Via George King –
The Phillies? Really?
Seven years for a possible $154 million from the Yankees wasn’t enough to land Cliff Lee, according to two baseball executives.
Instead, the 32-year-old free agent lefty took less money than the Yankees were offering and returned to the Phillies, the team he helped reach the 2009 World Series — won by the Yankees.
According to industry sources, the Phillies’ offer was five years for more than $100 million and a sixth-year player option. That’s lower than the Yankees who, according to sources, extended two offers.
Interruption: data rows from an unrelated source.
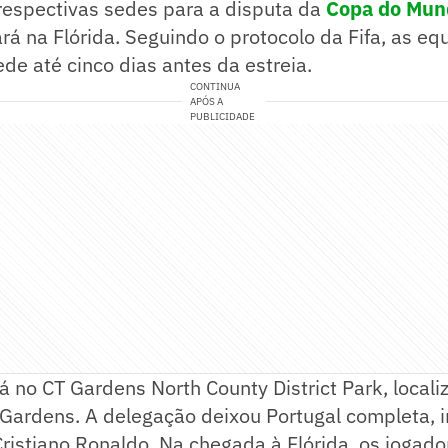
respectivas sedes para a disputa da
Copa do Mun
ará na Flórida. Seguindo o protocolo da Fifa, as e
ede até cinco dias antes da estreia.
CONTINUA
APÓS A
PUBLICIDADE
rá no CT Gardens North County District Park, local
Gardens. A delegação deixou Portugal completa, i
ristiano Ronaldo. Na chegada à Flórida, os jogad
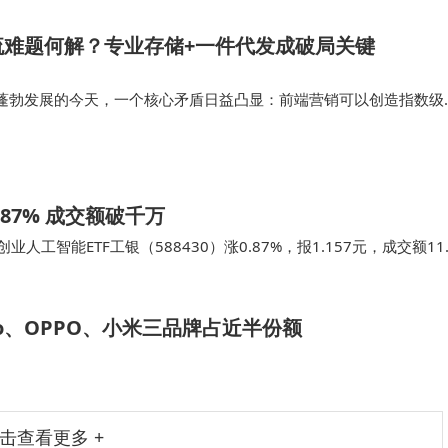
流难题何解？专业存储+一件代发成破局关键
蓬勃发展的今天，一个核心矛盾日益凸显：前端营销可以创造指数级
与订单履约，却常常成为拖累体验、限制规模的“阿喀琉斯之踵”。许
于选品与流量，却在“…
87% 成交额破千万
工智能ETF工银（588430）涨0.87%，报1.157元，成交额11
仓股方面，新易盛…
vo、OPPO、小米三品牌占近半份额
击查看更多 +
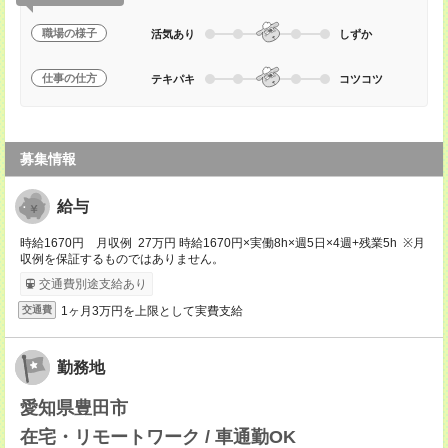
職場の様子
活気あり
しずか
仕事の仕方
テキパキ
コツコツ
募集情報
給与
時給1670円 月収例 27万円 時給1670円×実働8h×週5日×4週+残業5h ※月
収例を保証するものではありません。
交通費別途支給あり
1ヶ月3万円を上限として実費支給
交通費
勤務地
愛知県豊田市
在宅・リモートワーク / 車通勤OK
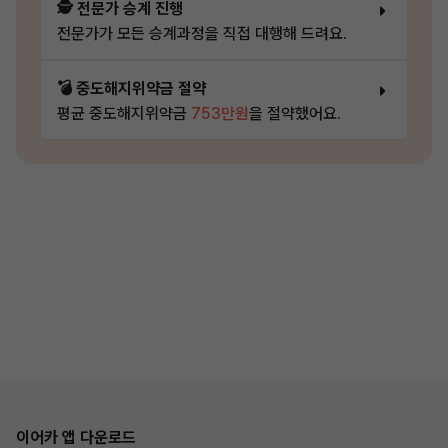
🕵️ 전문가 승계 진행
전문가가 모든 승계과정을 직접 대행해 드려요.
💣 중도해지위약금 절약
평균 중도해지위약금
753만원
을 절약했어요.
이어카 앱 다운로드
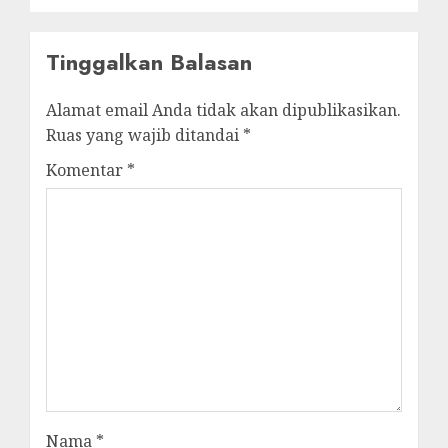
Tinggalkan Balasan
Alamat email Anda tidak akan dipublikasikan.
Ruas yang wajib ditandai
*
Komentar
*
Nama
*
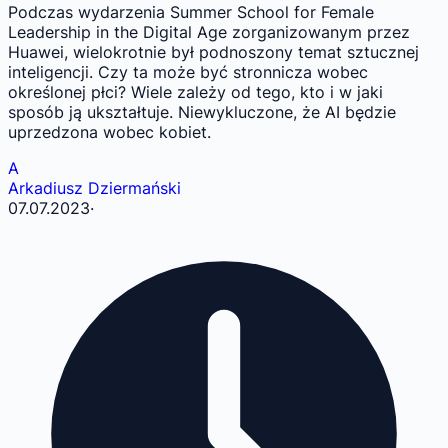
Podczas wydarzenia Summer School for Female
Leadership in the Digital Age zorganizowanym przez
Huawei, wielokrotnie był podnoszony temat sztucznej
inteligencji. Czy ta może być stronnicza wobec
określonej płci? Wiele zależy od tego, kto i w jaki
sposób ją ukształtuje. Niewykluczone, że AI będzie
uprzedzona wobec kobiet.
A
Arkadiusz Dziermański
07.07.2023
·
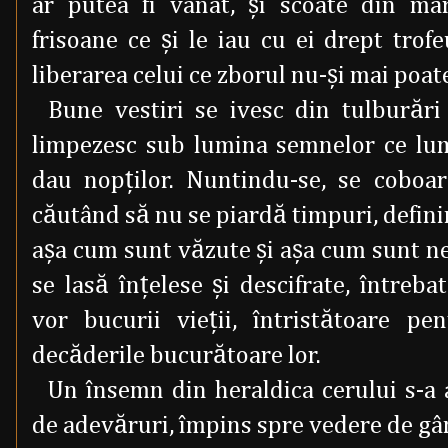
ar putea fi vânat, şi scoate din marg
frisoane ce şi le iau cu ei drept trofe
liberarea celui ce zborul nu-şi mai poate
Bune vestiri se ivesc din tulburări
limpezesc sub lumina semnelor ce lum
dau nopţilor. Nuntindu-se, se coboa
căutând să nu se piardă timpuri, defin
aşa cum sunt văzute şi aşa cum sunt ne
se lasă înţelese şi descifrate, întreba
vor bucurii vieţii, întristătoare p
decăderile bucurătoare lor.
Un însemn din heraldica cerului s-a
de adevăruri, împins spre vedere de gân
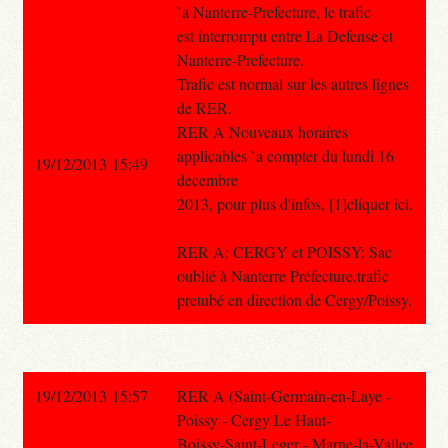
`a Nanterre-Prefecture, le trafic
est interrompu entre La Defense et
Nanterre-Prefecture.
Trafic est normal sur les autres lignes
de RER.
RER A Nouveaux horaires
applicables `a compter du lundi 16
19/12/2013 15:49
decembre
2013, pour plus d'infos, [1]cliquer ici.
RER A: CERGY et POISSY: Sac
oublié à Nanterre Préfecture,trafic
pretubé en direction de Cergy/Poissy.
19/12/2013 15:57
RER A (Saint-Germain-en-Laye -
Poissy - Cergy Le Haut-
Boissy-Saint-Leger - Marne-la-Vallee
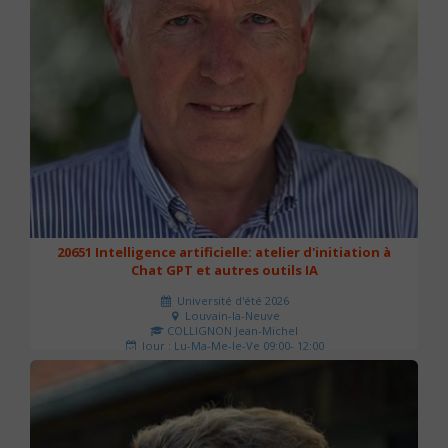
20651 Intelligence artificielle: atelier d'initiation à
Chat GPT et autres outils IA
Université d'été 2026
Louvain-la-Neuve
COLLIGNON Jean-Michel
Jour : Lu-Ma-Me-Je-Ve 09:00- 12:00
Nombre de séances : 2
80 €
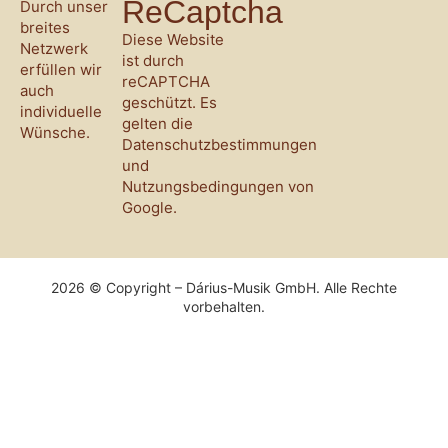
ReCaptcha
Durch unser
breites
Diese Website
Netzwerk
ist durch
erfüllen wir
reCAPTCHA
auch
geschützt. Es
individuelle
gelten die
Wünsche.
Datenschutzbestimmungen
und
Nutzungsbedingungen
von
Google.
2026 © Copyright – Dárius-Musik GmbH. Alle Rechte
vorbehalten.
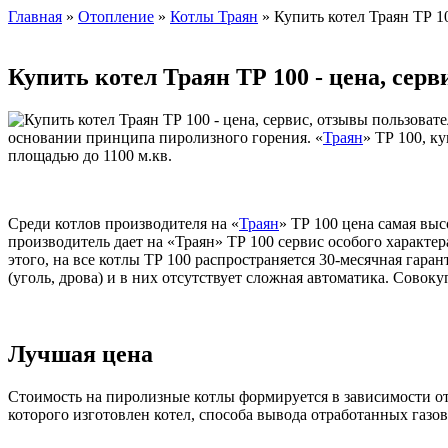
Главная
»
Отопление
»
Котлы Траян
» Купить котел Траян ТР 10
Купить котел Траян ТР 100 - цена, сер
основании принципа пиролизного горения. «
Траян
» ТР 100, к
площадью до 1100 м.кв.
Среди котлов производителя на «
Траян
» ТР 100 цена самая вы
производитель дает на «Траян» ТР 100 сервис особого характ
этого, на все котлы ТР 100 распространяется 30-месячная гара
(уголь, дрова) и в них отсутствует сложная автоматика. Сов
Лучшая цена
Стоимость на пиролизные котлы формируется в зависимости о
которого изготовлен котел, способа вывода отработанных газов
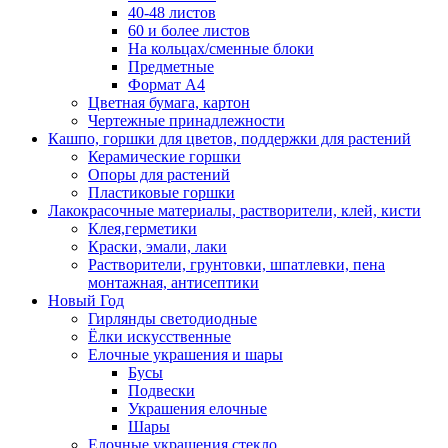
40-48 листов
60 и более листов
На кольцах/сменные блоки
Предметные
Формат А4
Цветная бумага, картон
Чертежные принадлежности
Кашпо, горшки для цветов, поддержки для растений
Керамические горшки
Опоры для растений
Пластиковые горшки
Лакокрасочные материалы, растворители, клей, кисти
Клея,герметики
Краски, эмали, лаки
Растворители, грунтовки, шпатлевки, пена
монтажная, антисептики
Новый Год
Гирлянды светодиодные
Ёлки искусственные
Елочные украшения и шары
Бусы
Подвески
Украшения елочные
Шары
Елочные украшения стекло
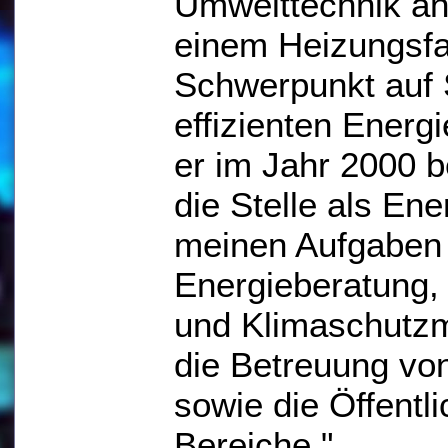
Umwelttechnik an.
einem Heizungsfa
Schwerpunkt auf 
effizienten Energ
er im Jahr 2000 
die Stelle als Ene
meinen Aufgaben 
Energieberatung,
und Klimaschutz
die Betreuung 
sowie die Öffentli
Bereiche."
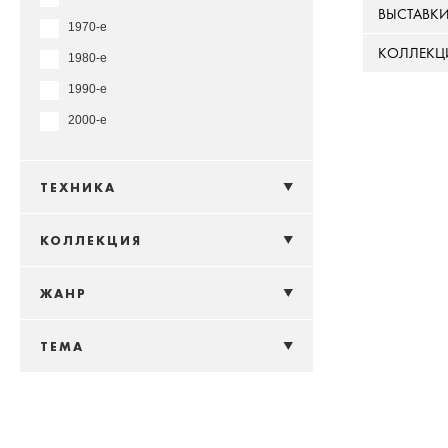
ВЫСТАВК
1970-е
КОЛЛЕКЦ
1980-е
1990-е
2000-е
ТЕХНИКА
КОЛЛЕКЦИЯ
ЖАНР
ТЕМА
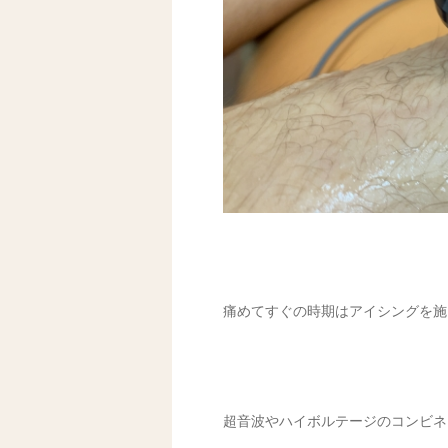
痛めてすぐの時期はアイシングを施
超音波やハイボルテージのコンビネ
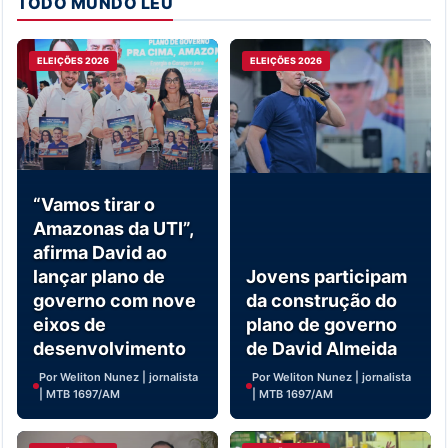
TODO MUNDO LEU
ELEIÇÕES 2026
ELEIÇÕES 2026
“Vamos tirar o
Amazonas da UTI”,
afirma David ao
lançar plano de
Jovens participam
governo com nove
da construção do
eixos de
plano de governo
desenvolvimento
de David Almeida
Por Weliton Nunez | jornalista
Por Weliton Nunez | jornalista
| MTB 1697/AM
| MTB 1697/AM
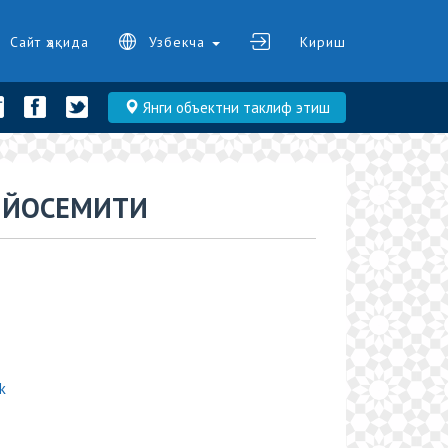
Сайт ҳақида
Узбекча
Кириш
Янги объектни таклиф этиш
К ЙОСЕМИТИ
k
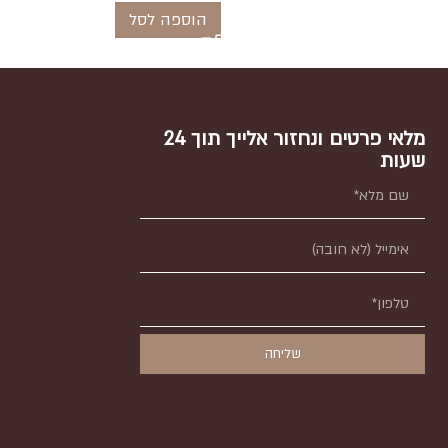
הוספה לסל
מלאי פרטים ונחזור אלייך תוך 24
שעות
שליחה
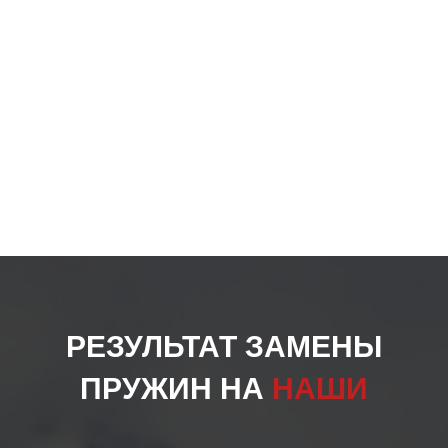
стра
товар
РЕЗУЛЬТАТ ЗАМЕНЫ
ПРУЖИН НА
НАШИ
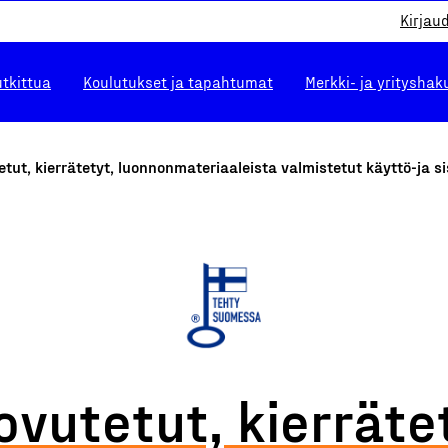
Kirjau
utkittua
Koulutukset ja tapahtumat
Merkki- ja yrityshak
tut, kierrätetyt, luonnonmateriaaleista valmistetut käyttö-ja 
vutetut, kierräte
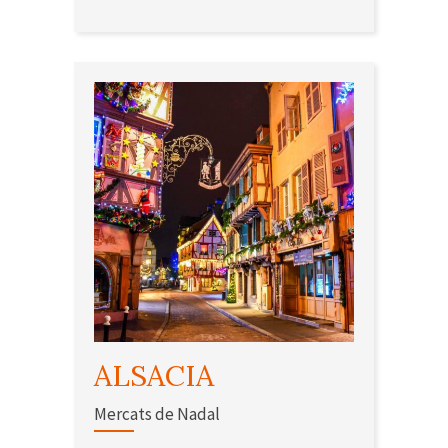
ALSACIA
Mercats de Nadal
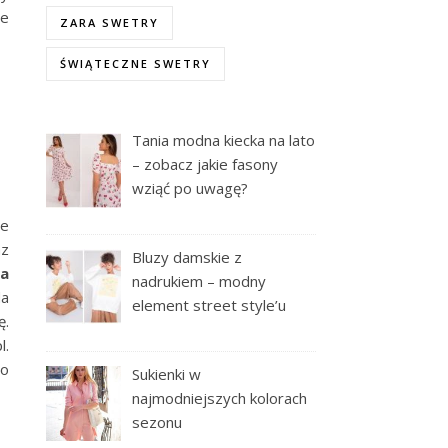
ie
ZARA SWETRY
ŚWIĄTECZNE SWETRY
Tania modna kiecka na lato
– zobacz jakie fasony
wziąć po uwagę?
ie
az
Bluzy damskie z
ła
nadrukiem – modny
da
element street style’u
ę.
l.
go
Sukienki w
najmodniejszych kolorach
sezonu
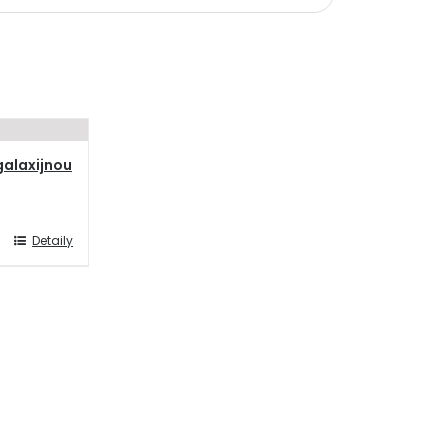
alaxijnou
Detaily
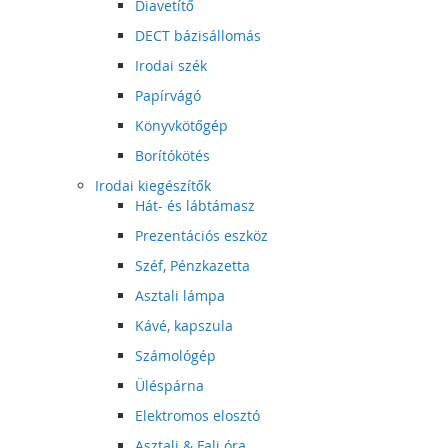
Diavetítő
DECT bázisállomás
Irodai szék
Papírvágó
Könyvkötőgép
Borítókötés
Irodai kiegészítők
Hát- és lábtámasz
Prezentációs eszköz
Széf, Pénzkazetta
Asztali lámpa
Kávé, kapszula
Számológép
Üléspárna
Elektromos elosztó
Asztali & Fali óra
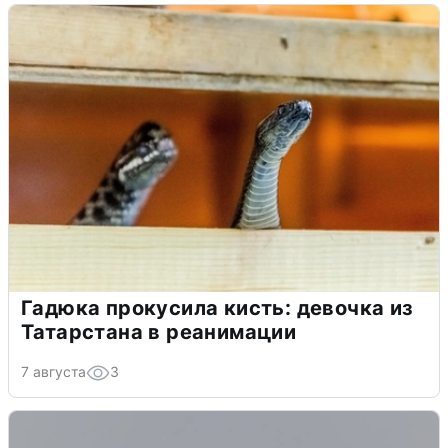
Гадюка прокусила кисть: девочка из
Татарстана в реанимации
7 августа
3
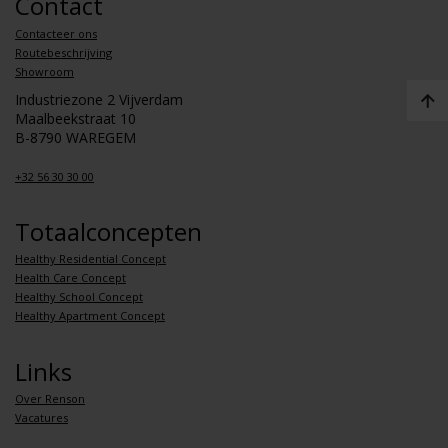
Contact
Contacteer ons
Routebeschrijving
Showroom
Industriezone 2 Vijverdam
Maalbeekstraat 10
B-8790 WAREGEM
+32 56 30 30 00
Totaalconcepten
Healthy Residential Concept
Health Care Concept
Healthy School Concept
Healthy Apartment Concept
Links
Over Renson
Vacatures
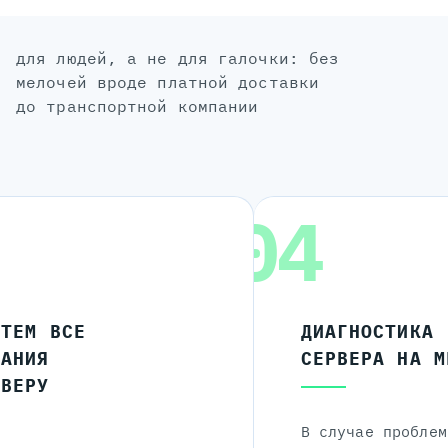
для людей, а не для галочки: без
мелочей вроде платной доставки
до транспортной компании
04
ЧТЕМ ВСЕ
ДИАГНОСТИКА
ЛАНИЯ
СЕРВЕРА НА М
РВЕРУ
В случае проблем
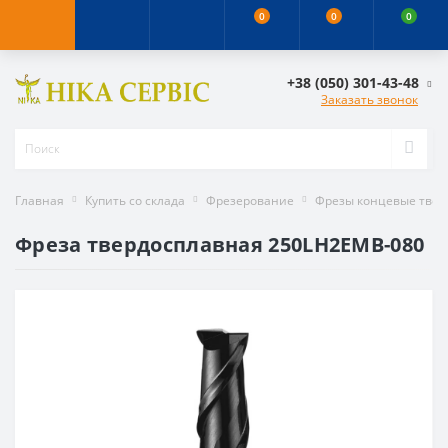
0
0
0
+38 (050) 301-43-48
Заказать звонок
Главная
Купить со склада
Фрезерование
Фрезы концевые тве
Фреза твердосплавная 250LH2EMB-080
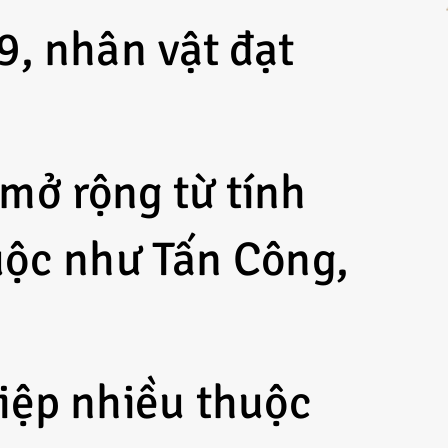
9, nhân vật đạt
mở rộng từ tính
uộc như Tấn Công,
iệp nhiều thuộc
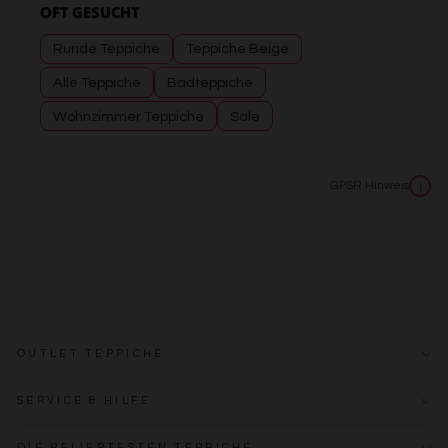
OFT GESUCHT
Runde Teppiche
Teppiche Beige
Alle Teppiche
Badteppiche
Wohnzimmer Teppiche
Sale
GPSR Hinweis
i
OUTLET TEPPICHE
SERVICE & HILFE
DIE BELIEBTESTEN TEPPICHE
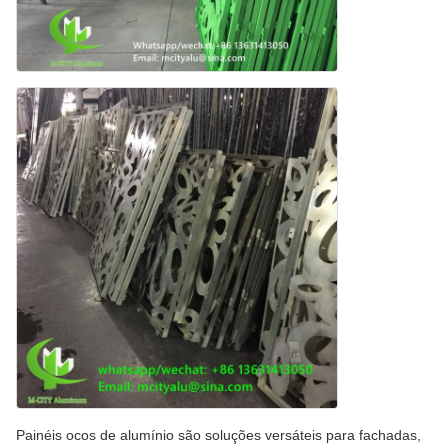
Painéis ocos de alumínio são soluções versáteis para fachadas,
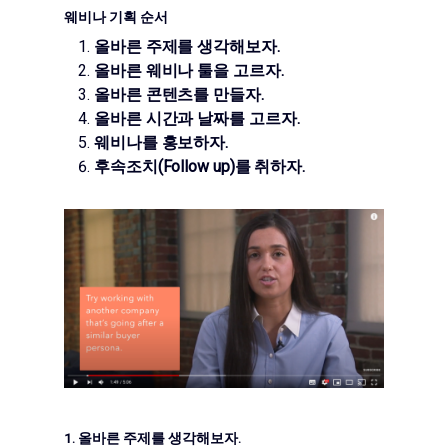
웨비나 기획 순서
올바른 주제를 생각해보자.
올바른 웨비나 툴을 고르자.
올바른 콘텐츠를 만들자.
올바른 시간과 날짜를 고르자.
웨비나를 홍보하자.
후속조치(Follow up)를 취하자.
1. 올바른 주제를 생각해보자.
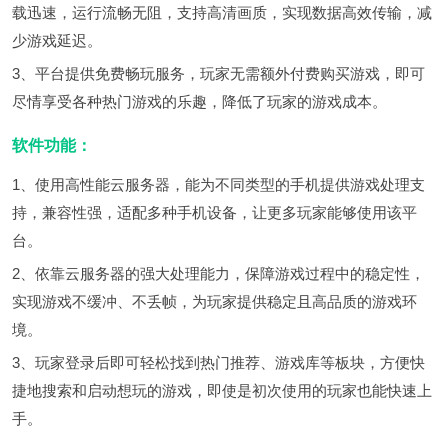
载迅速，运行流畅无阻，支持高清画质，实现数据高效传输，减
少游戏延迟。
3、平台提供免费畅玩服务，玩家无需额外付费购买游戏，即可
尽情享受各种热门游戏的乐趣，降低了玩家的游戏成本。
软件功能：
1、使用高性能云服务器，能为不同类型的手机提供游戏处理支
持，兼容性强，适配多种手机设备，让更多玩家能够使用该平
台。
2、依靠云服务器的强大处理能力，保障游戏过程中的稳定性，
实现游戏不缓冲、不丢帧，为玩家提供稳定且高品质的游戏环
境。
3、玩家登录后即可轻松找到热门推荐、游戏库等板块，方便快
捷地搜索和启动想玩的游戏，即使是初次使用的玩家也能快速上
手。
One was for seven years and $150 million; the other for a guaranteed six years at $138 million with a player option for $16 million in the seventh year that would have hiked the package to $154 million.
The Rangers offered six years with a vesting option, but even that wasn’t good enough to retain their ace, who hurled them to the World Series, but was beaten twice by the Giants.
So, barring a deal involving Cole Hamels or Roy Oswalt, the Phillies have assembled the premier rotation in baseball that is fronted by Roy Halladay with Lee in the No. 2 slot.
Early last night, there was a feeling in the Yankees’ organization that Lee wasn’t landing in The Bronx and that proved correct.
Before midnight they were told by Lee’s agent, Darek Braunecker, that Lee “was headed in a different direction.” Minutes later, Texas was informed Lee was going to Philadelphia.
Though many believe the Yankees are ruined without Lee, Cashman isn’t in that choir. Nor does he see a similarity between this situation and after the 2008 season when the Yankees missed the playoffs.
“This is much different than two years ago. We have a top-of-the-rotation pitcher in CC [Sabathia], an 18-game winner in [Phil] Hughes and A.J. [Burnett] will rebound,” Cashman said. “We also have some of the best young pitchers in baseball and a top 10 minor league system. We got a really good team and will make it better regardless of what transpires. I am not panicked by it.”
Well, I guess money can’t solve all of Cashman’s problems, for once, eh? What’s next? Some reports say that the Yankees will look to acquire another starter – perhaps beg Andy Pettitte not to retire? – and then try to improve the bullpen; and, hope for the best. I’ll say this: If Cashman really believes that Burnett will rebound and that Hughes has 18-game winner stuff, he’s going down the wrong road. Even when he was “good” in 2008 and 2009, Burnett was barely an above average pitcher and Hughes was lucky to win 18 games last season. Then again, Cashman believed that Hughes and Ian Kennedy were the answer in 2008 – and we all know how that worked out.